There is little chance that the highly educated, highly intelligent ISAB members have reviewed the hundreds of research reports on the U.S. Army Corps of Engineers fish transportation program generated by almost continuous research since 1965. Had they taken the time to synthesize the mountains of information that have been generated by the fishery agencies, universities, and consultants about transporting fish around the dams, they might have concluded there are some truisms that have persisted over the decades.

Transporting Snake River fish around the seven downstream dams has consistently provided over 98 percent survival. Transport/in-river ratios vary year to year based on in-river survival that fluctuates widely depending on the flow year. Last year steelhead in-river survival was 69 percent.

The highest spring chinook survival in recent years was about 65 percent.
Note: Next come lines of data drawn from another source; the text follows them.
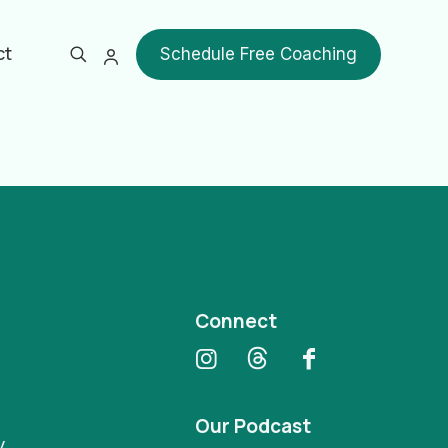
ct
Schedule Free Coaching
Show all
Connect
Our Podcast
y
In 2001, steelhead survival was less than 5 percent and spring chinook was less than 8 percent.

Knowing this, NOAA Fisheries, which has done more transport research than any other agency, recommended stopping spill and maximizing transport in 2010 like it did in 2001. When the dire figures on in-river survival came out in 2001, alarmists declared a fisheries emergency. Then it remembered that 90 percent of the Snake River fish had been transported. Transport had saved the fish runs.

Despite years of trying to discredit the transport program, and years of jerking around the experimental designs to minimize the benefits of transport, in 55 years, opponents have not come up with a concrete reason to abandon the program. Those who call it a techno fix and the judge who listens to them and not the true experts in the subject are the biggest threat to fish runs on the river this year. Is Redden's decision arbitrary and capricious?